• **GIVEN INSTRUCTION 1**
Put the lines of the listing into a numbered list, from its first line through the line containing "scientific name: Heliopetes laviana", with both ends included and blank lines left out.

• **PROVIDED PASSAGE**
%%
Right, this doesn't work yet for guest-owned TF. So we also need to
check if RIP progressed before queuing #DB.

>>>>>> +	}
>>>>>> +}
>>>>>> +
>>>>>>  int emulate_instruction(struct kvm_vcpu *vcpu,
>>>>>>  			unsigned long cr2,
>>>>>>  			u16 error_code,
>>>>>> @@ -3449,6 +3470,7 @@ int emulate_instruction(struct kvm_vcpu *vcpu,
>>>>>>  	int r, shadow_mask;
>>>>>>  	struct decode_cache *c;
>>>>>>  	struct kvm_run *run = vcpu->run;
>>>>>> +	bool singlestep;
>>>>>>  
>>>>>>  	kvm_clear_exception_queue(vcpu);
>>>>>>  	vcpu->arch.mmio_fault_cr2 = cr2;
>>>>>> @@ -3515,8 +3537,12 @@ int emulate_instruction(struct kvm_vcpu *vcpu,
>>>>>>  		}
>>>>>>  	}
>>>>>>  
>>>>>> +	singlestep = vcpu->arch.emulate_ctxt.eflags & X86_EFLAGS_TF;
>>>>>> +
>>>>>>  	if (emulation_type & EMULTYPE_SKIP) {
>>>>>>  		kvm_rip_write(vcpu, vcpu->arch.emulate_ctxt.decode.eip);
>>>>>> +		if (singlestep)
>>>>>> +			queue_singlestep(vcpu);
>>>>> Instruction that wasn't emulated shouldn't generate faults.
%%
• **GIVEN INSTRUCTION 2**
According to the patch discussion, what else needs to be checked before queuing #DB?

• **DATASET ENTRIES**
%%
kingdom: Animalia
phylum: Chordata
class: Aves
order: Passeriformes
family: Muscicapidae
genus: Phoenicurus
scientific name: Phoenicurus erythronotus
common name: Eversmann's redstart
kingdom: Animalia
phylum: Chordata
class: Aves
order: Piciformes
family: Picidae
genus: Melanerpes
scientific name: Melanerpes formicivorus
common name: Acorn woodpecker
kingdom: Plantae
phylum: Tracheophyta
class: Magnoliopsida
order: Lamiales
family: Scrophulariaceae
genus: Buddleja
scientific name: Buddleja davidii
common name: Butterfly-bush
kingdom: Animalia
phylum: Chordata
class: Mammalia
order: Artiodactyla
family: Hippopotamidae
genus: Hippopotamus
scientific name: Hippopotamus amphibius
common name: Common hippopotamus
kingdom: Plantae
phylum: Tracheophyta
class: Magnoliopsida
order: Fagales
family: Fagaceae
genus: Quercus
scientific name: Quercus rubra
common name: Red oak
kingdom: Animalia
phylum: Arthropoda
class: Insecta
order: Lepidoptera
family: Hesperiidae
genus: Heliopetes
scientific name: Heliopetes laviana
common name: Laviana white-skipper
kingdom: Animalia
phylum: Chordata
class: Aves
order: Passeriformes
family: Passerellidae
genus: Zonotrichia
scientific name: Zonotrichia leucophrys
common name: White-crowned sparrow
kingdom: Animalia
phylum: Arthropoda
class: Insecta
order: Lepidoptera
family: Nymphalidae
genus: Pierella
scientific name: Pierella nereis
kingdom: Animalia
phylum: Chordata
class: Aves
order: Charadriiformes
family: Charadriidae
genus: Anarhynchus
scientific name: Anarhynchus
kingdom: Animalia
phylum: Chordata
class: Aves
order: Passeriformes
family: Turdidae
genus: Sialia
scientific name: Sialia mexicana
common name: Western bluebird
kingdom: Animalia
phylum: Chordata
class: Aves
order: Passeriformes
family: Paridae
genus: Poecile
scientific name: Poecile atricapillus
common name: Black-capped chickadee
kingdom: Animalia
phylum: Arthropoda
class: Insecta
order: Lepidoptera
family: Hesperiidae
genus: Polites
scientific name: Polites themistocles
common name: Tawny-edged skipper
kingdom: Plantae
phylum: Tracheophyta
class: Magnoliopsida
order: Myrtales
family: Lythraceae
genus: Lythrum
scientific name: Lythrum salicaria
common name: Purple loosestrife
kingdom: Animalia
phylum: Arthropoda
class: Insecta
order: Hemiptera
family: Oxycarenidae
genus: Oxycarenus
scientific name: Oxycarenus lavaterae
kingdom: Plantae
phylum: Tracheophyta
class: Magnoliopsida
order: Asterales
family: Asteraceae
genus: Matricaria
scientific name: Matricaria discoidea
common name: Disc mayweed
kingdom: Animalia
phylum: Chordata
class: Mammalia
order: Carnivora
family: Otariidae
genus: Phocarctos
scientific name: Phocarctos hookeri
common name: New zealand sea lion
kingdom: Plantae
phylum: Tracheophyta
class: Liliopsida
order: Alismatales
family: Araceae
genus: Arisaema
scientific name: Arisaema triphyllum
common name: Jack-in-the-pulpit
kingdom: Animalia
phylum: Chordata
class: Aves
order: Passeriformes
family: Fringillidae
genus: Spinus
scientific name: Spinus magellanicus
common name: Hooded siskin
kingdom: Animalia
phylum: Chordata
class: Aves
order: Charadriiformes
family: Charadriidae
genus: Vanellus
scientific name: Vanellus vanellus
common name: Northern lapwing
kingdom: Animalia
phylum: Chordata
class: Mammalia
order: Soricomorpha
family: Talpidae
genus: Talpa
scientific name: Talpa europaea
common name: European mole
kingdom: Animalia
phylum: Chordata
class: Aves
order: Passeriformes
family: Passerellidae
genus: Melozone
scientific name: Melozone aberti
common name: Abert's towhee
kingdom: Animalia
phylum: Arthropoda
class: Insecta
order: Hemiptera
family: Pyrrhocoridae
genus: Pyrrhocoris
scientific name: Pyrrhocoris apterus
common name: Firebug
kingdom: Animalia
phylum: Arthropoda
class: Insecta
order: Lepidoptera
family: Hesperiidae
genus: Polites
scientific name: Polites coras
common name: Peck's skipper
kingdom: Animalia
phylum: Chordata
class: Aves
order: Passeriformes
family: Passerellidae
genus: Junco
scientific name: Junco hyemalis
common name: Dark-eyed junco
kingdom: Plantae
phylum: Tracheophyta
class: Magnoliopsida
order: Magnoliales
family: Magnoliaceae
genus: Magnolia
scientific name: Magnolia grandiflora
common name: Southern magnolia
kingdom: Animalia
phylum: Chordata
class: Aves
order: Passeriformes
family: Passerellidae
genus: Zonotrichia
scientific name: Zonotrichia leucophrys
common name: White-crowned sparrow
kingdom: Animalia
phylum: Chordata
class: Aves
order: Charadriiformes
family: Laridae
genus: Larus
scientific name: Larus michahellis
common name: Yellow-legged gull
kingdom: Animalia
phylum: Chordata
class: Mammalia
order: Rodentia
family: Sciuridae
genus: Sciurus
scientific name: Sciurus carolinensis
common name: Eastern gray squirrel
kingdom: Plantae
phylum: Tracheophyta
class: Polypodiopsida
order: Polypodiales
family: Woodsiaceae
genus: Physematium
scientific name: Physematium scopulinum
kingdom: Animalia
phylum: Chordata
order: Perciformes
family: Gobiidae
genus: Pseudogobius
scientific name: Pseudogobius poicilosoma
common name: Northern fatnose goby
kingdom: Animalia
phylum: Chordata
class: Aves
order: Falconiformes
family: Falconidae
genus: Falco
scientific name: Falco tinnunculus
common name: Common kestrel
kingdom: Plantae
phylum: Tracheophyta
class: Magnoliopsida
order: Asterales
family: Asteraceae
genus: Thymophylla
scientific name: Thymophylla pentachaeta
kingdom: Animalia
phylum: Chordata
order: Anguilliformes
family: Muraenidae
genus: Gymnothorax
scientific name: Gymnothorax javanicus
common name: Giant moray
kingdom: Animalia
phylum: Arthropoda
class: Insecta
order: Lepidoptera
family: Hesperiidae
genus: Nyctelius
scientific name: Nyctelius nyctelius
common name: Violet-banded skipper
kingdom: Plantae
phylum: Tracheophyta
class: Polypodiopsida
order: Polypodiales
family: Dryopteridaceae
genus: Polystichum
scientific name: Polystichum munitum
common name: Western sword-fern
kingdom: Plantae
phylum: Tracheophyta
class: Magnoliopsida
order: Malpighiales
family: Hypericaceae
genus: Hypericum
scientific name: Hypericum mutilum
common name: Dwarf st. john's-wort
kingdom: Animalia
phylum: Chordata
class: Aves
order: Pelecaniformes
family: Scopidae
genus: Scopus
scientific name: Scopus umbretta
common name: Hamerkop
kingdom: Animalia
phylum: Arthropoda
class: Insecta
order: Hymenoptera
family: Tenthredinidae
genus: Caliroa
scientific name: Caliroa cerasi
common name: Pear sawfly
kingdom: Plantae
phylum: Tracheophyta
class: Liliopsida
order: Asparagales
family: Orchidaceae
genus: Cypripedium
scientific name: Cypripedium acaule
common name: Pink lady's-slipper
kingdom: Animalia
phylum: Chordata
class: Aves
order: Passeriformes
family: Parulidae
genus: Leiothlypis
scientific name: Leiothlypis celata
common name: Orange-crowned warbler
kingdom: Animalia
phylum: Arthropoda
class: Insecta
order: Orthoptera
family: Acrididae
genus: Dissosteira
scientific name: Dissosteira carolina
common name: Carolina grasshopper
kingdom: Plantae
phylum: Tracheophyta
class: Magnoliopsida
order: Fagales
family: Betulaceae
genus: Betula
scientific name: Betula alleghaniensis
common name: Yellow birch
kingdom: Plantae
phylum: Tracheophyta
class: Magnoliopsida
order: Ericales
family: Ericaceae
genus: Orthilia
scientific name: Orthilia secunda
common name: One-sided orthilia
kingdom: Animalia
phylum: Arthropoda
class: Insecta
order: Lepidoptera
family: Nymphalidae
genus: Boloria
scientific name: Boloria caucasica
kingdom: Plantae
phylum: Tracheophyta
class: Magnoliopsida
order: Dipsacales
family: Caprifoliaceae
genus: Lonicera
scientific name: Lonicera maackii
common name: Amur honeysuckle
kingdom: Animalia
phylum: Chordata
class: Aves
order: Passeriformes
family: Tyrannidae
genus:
%%
• **FULL RESPONSE 1**
1. kingdom: Animalia
2. phylum: Chordata
3. class: Aves
4. order: Passeriformes
5. family: Muscicapidae
6. genus: Phoenicurus
7. scientific name: Phoenicurus erythronotus
8. common name: Eversmann's redstart
9. kingdom: Animalia
10. phylum: Chordata
11. class: Aves
12. order: Piciformes
13. family: Picidae
14. genus: Melanerpes
15. scientific name: Melanerpes formicivorus
16. common name: Acorn woodpecker
17. kingdom: Plantae
18. phylum: Tracheophyta
19. class: Magnoliopsida
20. order: Lamiales
21. family: Scrophulariaceae
22. genus: Buddleja
23. scientific name: Buddleja davidii
24. common name: Butterfly-bush
25. kingdom: Animalia
26. phylum: Chordata
27. class: Mammalia
28. order: Artiodactyla
29. family: Hippopotamidae
30. genus: Hippopotamus
31. scientific name: Hippopotamus amphibius
32. common name: Common hippopotamus
33. kingdom: Plantae
34. phylum: Tracheophyta
35. class: Magnoliopsida
36. order: Fagales
37. family: Fagaceae
38. genus: Quercus
39. scientific name: Quercus rubra
40. common name: Red oak
41. kingdom: Animalia
42. phylum: Arthropoda
43. class: Insecta
44. order: Lepidoptera
45. family: Hesperiidae
46. genus: Heliopetes
47. scientific name: Heliopetes laviana

• **FULL RESPONSE 2**
Whether RIP progressed.